Denaturation For low concentrations of Double stranded DNA denaturation by heating can damage DNA and introduce G+C bias. Use Modified hybrization buffers; prefer use of 0.1NaOH to heating. Subnanomolar libraries require an alternative buffer. 1. Addition of Tris to illumina buffer prevents rise in pH. 2. Diluting supplied 2M NaOH and using a greater volume reduces fluctuation caused by pipetting error.
Denaturation a)pH titration of hybridisation buffers. The concentration of NaOH in DNA templates is 0.1M NaOH. Adding more than 8μl of this denatured template to the 1ml of Hybridisation Buffer prior to loading DNA onto the flowcell, increases the pH to above 10. This prevents efficient hybridisation, and thus the cluster density falls. The addition of Tris-HCl pH7.3 to the supplied bottles of Hybridisation Buffer dramatically increases buffering capacity, making template hybridisation more robust. b) the addition of 5mM Tris-HCl pH 7.3 to Illumina Hybridisation Buffer allows a greater volume of denatured template to be added before high pH prevents effective annealing of templates to the oligos on the flowcell surface. This increases the robustness of cluster generation, by counteracting pipetting errors in the denaturation step.
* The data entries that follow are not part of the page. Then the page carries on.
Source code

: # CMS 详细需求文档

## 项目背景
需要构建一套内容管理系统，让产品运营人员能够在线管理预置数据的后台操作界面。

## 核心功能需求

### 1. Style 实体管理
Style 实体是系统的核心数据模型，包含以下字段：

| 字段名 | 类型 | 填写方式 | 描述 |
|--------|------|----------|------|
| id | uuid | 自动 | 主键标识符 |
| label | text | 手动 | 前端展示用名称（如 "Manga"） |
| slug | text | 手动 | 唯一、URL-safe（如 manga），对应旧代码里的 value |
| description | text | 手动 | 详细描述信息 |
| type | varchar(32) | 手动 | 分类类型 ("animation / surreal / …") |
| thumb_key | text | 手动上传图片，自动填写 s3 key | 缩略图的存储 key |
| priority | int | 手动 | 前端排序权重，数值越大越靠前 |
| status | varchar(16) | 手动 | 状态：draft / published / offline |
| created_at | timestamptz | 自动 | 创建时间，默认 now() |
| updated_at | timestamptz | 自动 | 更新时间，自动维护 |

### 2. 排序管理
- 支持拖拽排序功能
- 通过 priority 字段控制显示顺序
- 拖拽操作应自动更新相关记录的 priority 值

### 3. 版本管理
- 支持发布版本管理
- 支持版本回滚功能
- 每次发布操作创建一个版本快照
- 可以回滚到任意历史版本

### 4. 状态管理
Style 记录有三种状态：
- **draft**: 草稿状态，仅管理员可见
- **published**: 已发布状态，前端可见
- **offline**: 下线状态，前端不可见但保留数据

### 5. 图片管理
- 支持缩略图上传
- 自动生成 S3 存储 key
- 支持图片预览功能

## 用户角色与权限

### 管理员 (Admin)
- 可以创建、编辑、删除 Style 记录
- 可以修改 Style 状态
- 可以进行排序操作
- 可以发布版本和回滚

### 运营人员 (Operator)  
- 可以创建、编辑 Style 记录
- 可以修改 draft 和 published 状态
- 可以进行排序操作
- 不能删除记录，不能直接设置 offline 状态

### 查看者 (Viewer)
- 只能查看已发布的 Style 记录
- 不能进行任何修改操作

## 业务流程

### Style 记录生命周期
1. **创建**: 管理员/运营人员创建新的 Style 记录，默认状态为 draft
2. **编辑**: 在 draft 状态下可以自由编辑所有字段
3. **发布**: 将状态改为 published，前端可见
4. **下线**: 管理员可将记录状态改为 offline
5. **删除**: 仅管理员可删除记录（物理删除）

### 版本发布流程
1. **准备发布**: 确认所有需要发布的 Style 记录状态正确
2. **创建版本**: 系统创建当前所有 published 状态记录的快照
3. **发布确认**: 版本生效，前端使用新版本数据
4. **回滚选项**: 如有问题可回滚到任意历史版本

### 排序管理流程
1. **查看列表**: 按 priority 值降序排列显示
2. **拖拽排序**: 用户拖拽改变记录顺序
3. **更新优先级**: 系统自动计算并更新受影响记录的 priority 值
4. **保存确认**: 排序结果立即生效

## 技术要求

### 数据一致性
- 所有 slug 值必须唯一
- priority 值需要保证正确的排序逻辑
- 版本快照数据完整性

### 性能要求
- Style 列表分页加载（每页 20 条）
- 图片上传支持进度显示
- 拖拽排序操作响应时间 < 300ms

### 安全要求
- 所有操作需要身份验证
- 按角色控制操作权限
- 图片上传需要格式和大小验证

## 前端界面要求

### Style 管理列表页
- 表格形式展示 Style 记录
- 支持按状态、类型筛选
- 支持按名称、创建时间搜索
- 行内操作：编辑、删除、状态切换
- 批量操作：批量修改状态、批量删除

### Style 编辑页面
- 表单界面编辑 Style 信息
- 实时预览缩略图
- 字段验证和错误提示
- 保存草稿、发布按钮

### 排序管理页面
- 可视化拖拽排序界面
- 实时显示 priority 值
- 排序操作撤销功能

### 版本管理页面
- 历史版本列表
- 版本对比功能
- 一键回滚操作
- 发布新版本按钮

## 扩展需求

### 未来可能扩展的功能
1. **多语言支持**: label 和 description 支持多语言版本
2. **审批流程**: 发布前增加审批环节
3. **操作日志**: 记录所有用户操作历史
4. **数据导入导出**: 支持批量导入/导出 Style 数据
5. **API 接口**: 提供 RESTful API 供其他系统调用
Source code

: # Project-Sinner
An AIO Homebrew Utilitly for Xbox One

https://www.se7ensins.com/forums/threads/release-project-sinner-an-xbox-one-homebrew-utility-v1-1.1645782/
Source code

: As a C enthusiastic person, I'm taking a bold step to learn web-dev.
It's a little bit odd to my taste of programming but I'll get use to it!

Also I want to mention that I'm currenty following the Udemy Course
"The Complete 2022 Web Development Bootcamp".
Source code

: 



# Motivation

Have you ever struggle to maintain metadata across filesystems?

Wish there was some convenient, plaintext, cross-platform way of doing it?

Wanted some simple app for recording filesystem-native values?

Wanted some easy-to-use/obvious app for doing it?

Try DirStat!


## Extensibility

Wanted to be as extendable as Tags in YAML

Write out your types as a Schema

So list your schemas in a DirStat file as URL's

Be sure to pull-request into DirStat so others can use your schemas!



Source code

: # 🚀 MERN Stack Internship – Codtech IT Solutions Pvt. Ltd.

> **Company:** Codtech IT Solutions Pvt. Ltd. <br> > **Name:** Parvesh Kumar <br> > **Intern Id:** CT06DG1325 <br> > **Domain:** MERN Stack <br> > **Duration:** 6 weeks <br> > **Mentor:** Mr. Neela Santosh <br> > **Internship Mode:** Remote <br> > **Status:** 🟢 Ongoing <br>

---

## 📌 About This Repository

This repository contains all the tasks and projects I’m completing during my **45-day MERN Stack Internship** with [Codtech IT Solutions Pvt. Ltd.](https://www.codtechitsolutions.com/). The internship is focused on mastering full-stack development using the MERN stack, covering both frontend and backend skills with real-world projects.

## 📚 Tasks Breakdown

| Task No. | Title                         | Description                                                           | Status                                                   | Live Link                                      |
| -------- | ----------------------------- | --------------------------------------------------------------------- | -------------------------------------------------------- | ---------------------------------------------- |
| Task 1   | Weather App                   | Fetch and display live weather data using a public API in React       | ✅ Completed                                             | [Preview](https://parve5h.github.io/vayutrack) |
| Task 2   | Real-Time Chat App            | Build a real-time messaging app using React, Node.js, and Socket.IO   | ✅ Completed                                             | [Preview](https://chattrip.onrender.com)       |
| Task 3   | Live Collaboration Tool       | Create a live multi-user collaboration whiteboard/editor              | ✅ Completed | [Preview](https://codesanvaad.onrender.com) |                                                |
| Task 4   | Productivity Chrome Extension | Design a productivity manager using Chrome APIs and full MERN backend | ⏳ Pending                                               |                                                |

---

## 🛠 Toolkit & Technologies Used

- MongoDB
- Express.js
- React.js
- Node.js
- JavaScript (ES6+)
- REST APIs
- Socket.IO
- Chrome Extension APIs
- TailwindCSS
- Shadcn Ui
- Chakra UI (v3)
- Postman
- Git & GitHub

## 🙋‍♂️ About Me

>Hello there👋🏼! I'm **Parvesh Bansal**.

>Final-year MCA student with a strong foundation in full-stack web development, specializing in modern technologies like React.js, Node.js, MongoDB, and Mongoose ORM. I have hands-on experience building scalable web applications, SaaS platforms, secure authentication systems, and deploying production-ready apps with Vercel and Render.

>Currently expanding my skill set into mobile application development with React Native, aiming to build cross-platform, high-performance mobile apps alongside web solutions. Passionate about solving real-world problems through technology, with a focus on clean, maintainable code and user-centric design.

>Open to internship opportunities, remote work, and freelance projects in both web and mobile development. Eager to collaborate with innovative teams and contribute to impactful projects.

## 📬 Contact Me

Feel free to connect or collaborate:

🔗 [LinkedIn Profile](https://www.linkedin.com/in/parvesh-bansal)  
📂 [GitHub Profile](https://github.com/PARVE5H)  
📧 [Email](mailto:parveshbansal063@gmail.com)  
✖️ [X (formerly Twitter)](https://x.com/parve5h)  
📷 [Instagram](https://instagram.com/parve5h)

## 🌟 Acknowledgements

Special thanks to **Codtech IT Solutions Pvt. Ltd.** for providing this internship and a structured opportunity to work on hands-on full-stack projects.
Amplification Quality control After cluster amplification double stranded DNA on the flow cell can be stained using an intercalating dye to be detected by a fluorescence microscope. Use on flow cells before linearization and blocking to confirm that the cluster density is appropriate.
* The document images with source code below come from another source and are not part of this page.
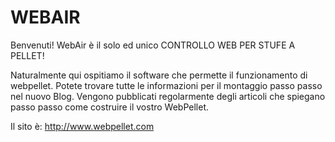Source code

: # WEBAIR
Benvenuti! 
WebAir è il solo ed unico CONTROLLO WEB PER STUFE A PELLET!

Naturalmente qui ospitiamo il software che permette il funzionamento di webpellet.
Potete trovare tutte le informazioni per il montaggio passo passo nel nuovo Blog.
Vengono pubblicati regolarmente degli articoli che spiegano passo passo come costruire il vostro WebPellet.

Il sito è: http://www.webpellet.com


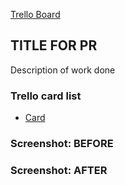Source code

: [Trello Board](https://trello.com/b/AstAM33V/foodie-homebuddy)

## TITLE FOR PR

Description of work done

### Trello card list

- [Card]()

### Screenshot: BEFORE

### Screenshot: AFTER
Additions to the method Careful DNA quantification before fragmentation and checking for degraded DNA. Use of low absorbing plastic ware (Linnarsson 2010), e.g Beckman Coulter non stick or equivalent. Also advise to add some detergent (e.g. 0.02% Tween-20) to reduce absorption to tube walls. The implementation of SPRI XP beads for all purification steps. The use of the bioanalyser to check concentration and size distribution after fragmentation. Cheaper alternatives to illumina kits, e.g. NEB kits, making own adapters and primers.
Conclusion The Genome Analyzer is a powerful sequencing technology, Here the authors describe a number of modifications that allow for more efficient library preparation, and which enable a stable workflow in a production environment. At the Sanger Institute, they have several teams for every stage of sequencing. All steps in the process are recorded using custom-written lab- tracking and run-tracking database software. Combined with improvements to the image analysis software and a faster run time, they predicted that by Christmas 2008, their output will reach 6-10 terabases of high-quality sequence per year - equivalent to 180 human genomes at 15-fold coverage, or approximately 200,000 bases per second. The improved workflow and high yield should maintain the Genome Analyzer as their next-generation sequencing platform of choice for the immediate future. But how long this remains true depends upon the performance of existing rival technologies, and those that are on the horizon. For example Oxford Nanopore Technologies, and Pacific Biosciences Single Molecule Real Time technology which promise to bring us closer to the eagerly anticipated $1,000 genome.